Weil ich jetzt jung bin

Hannah Krahn

von Hannah Krahn

Story

Ich bin jung und bin gesund – und meinem Leben fehlt Konzept. Fühl mich, als hätt‘ ich alle Zutaten, doch leider kein Rezept – um was Gescheites draus zu machen. Mich interessiert so vieles ein Bisschen, aber irgendwie nichts so richtig – ich würd‘ so vieles gern‘ probier’n – ich bin doch nicht ganz dicht, ich_ frag mich: womit soll ich denn anfangen – ich will doch nichts versäumen, ich: hab‘ manchmal das Gefühl, ich seh den Wald vor lauter Träumen nicht.
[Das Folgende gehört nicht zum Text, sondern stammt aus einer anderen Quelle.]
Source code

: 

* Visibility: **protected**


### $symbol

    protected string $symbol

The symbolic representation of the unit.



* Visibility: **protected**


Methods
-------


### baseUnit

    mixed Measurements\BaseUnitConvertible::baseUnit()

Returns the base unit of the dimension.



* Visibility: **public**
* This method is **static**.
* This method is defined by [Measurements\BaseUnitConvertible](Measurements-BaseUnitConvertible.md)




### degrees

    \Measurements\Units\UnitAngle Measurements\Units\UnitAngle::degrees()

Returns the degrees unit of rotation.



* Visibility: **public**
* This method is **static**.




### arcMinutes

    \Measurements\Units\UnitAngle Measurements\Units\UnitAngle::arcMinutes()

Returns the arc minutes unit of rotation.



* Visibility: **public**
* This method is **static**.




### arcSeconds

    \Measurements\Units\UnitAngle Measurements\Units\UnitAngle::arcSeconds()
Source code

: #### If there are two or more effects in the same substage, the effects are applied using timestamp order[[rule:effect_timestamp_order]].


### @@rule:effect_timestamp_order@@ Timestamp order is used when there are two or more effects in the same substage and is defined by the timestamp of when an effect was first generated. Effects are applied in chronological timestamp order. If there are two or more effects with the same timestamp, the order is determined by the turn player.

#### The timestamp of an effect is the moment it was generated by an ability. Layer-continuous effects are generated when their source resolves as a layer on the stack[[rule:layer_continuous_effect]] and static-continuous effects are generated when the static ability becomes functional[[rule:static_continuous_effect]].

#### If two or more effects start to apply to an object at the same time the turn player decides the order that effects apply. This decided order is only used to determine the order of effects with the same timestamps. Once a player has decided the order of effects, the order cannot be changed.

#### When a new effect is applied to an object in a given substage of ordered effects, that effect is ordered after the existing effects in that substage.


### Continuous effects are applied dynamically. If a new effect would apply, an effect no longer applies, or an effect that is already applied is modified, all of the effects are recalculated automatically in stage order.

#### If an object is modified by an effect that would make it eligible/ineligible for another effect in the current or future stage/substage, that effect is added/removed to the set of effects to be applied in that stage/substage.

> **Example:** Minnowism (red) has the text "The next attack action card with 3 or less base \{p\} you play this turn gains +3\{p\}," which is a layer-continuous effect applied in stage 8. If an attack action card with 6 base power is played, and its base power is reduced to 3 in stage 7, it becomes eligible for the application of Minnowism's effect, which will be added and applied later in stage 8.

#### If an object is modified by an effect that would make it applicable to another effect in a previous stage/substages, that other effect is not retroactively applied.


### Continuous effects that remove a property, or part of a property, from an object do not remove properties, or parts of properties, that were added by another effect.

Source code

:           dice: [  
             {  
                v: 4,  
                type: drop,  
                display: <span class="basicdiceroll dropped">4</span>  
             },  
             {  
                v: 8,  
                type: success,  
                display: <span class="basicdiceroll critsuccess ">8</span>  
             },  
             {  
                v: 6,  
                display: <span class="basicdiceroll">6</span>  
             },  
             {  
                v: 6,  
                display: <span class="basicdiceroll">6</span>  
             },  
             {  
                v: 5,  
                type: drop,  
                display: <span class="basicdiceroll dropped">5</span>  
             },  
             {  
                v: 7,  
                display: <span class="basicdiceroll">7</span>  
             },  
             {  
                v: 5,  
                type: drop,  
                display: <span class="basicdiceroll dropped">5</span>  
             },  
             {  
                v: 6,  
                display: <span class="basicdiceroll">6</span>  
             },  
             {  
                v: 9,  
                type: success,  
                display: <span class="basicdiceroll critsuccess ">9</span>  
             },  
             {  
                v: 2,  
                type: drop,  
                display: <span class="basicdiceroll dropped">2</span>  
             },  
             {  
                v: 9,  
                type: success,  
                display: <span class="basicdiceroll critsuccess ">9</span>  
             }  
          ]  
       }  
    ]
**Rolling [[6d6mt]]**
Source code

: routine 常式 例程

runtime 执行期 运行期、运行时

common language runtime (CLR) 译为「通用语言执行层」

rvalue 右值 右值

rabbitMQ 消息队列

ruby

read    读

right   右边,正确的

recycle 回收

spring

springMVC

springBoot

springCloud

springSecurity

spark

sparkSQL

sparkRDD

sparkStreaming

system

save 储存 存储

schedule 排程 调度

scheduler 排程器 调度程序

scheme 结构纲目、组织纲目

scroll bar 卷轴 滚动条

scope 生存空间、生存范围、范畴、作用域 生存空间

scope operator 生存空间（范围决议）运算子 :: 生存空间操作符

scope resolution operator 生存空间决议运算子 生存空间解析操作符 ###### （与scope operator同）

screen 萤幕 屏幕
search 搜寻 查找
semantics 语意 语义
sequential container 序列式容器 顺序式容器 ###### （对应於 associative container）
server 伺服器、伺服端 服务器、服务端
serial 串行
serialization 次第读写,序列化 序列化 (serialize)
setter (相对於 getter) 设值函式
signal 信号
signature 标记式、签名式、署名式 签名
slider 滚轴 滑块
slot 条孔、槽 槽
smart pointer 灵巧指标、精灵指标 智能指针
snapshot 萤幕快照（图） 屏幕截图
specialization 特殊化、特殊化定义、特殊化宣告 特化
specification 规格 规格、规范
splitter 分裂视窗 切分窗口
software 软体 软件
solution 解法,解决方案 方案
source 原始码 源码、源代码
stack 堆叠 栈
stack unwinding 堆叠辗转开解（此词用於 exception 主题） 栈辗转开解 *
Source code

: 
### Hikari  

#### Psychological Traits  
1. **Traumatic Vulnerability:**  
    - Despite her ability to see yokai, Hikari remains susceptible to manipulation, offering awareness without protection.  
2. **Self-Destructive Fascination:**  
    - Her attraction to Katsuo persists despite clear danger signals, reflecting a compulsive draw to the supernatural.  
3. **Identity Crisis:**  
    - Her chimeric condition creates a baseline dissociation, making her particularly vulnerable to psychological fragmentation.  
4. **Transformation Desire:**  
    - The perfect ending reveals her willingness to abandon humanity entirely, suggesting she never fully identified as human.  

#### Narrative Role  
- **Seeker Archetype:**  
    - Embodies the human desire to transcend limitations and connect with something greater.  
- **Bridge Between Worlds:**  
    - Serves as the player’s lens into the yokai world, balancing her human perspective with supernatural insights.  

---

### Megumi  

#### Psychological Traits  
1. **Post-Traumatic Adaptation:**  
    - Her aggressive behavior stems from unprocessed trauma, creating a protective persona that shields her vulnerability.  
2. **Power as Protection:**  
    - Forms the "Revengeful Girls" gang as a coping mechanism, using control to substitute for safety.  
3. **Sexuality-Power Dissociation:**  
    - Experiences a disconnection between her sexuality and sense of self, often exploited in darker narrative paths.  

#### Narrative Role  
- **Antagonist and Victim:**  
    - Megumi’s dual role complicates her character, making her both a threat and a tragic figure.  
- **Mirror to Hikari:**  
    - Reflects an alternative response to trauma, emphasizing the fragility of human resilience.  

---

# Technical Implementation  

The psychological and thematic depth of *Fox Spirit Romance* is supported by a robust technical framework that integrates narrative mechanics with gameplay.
Und manchmal mach‘ ich dann den Fehler, mich mit Freunden zu vergleichen – bei denen scheint alles viel klarer und bei denen scheinen die Weichen_schon so gestellt zu sein – ich mein: Die könnten mir sagen, wo sie sich selber in 5 Jahren seh’n – und scheinen mit beiden Beinen fest im Leben zu steh’n. Die wohnen schon zu Hauf‘ mit ihren Partnern zusamm‘ – fangen an Familien zu gründen und sind im Job angekomm‘. Alle scheinen auf einen gewissen Punkt_ zuzusteuern……nur ich bin die einzige, bei der das nicht funkt_ioniert: Im Vergleich mit allen ander’n fühle ich mich eher wie: So’n morsches Stückchen Treibholz, das im Fluss irgendwie nie – so wirklich vorwärts kommt.

Wir sind mal alle an derselben Linie gestartet. Doch während die anderen ganz offensichtlich durchgestartet sind – hab ich theoretisch auch viel vor, mach‘ aber praktisch zu viel wenig. Denn das was ich alles will, kann ein Mensch eh nich‘ alles schaffen.

Ich hab‘ nicht zwei – ich hab zehn Herzen in der Brust; die alle unterschiedlich schlagen und sich nur wenig vertragen: ich will die letzte auf jeder Party sein; ich will die Beste bei mir auf der Arbeit sein,

ich will die Welt bereisen und eine Heimat finden – ich will unabhängig sein, doch ich will mich auch binden.

Ich würd‘ gern viel mehr Sprachen sprechen können, ich wär‘ gern viel öfter still – ich wär‘ gern lässig und spontan, doch wüsst‘ auch gern mal, was ich will.

Ich denk‘ mir, viele Kinder wären toll, aber Karriere auch – ich hau‘ mir meinen Teller voll und träum‘ von einem flachen Bauch.

Ich will irgendwie zu viel und vor allem nichts versäumen, ich: hab dauernd das Gefühl, ich seh den Wald vor lauter Träumen nicht.

Wär mein Leben eine Serie, wär‘ ich so Staffel 3: also irgendwie mittendrin, doch ich hab‘ kein Plan wie’s wohl weil_ter geht. Wir sind mal alle an der selben Linie gestartet. Doch während die anderen ganz offensichtlich durchgestartet_ sind – muss ich meinen Weg finden und mich mal wieder dran erinnern: dass keinen Plan zu haben, auch Freiheit ist – die Qual der Wahl zu haben vor allem Luxus ist. Dass noch nicht festgelegt zu sein, auch Leichtigkeit heißt – im Hier und Jetzt zu leben sich nicht mit Zukunft beißt. Und dass ich Zeit hab. Weil ich jung bin. Und dass ich doch noch so viel_ausprobieren kann und dass der Umweg das Ziel_ist. Und dass das Leben ist und die Suche der Sinn – und ich den Wald manchmal nicht seh‘, weil ich schon lange mitten drin bin.

Und eigentlich genieß ich diese Phase ja doch – ich mein: so offen und frei, wird man ja wohl nicht nochmal sein.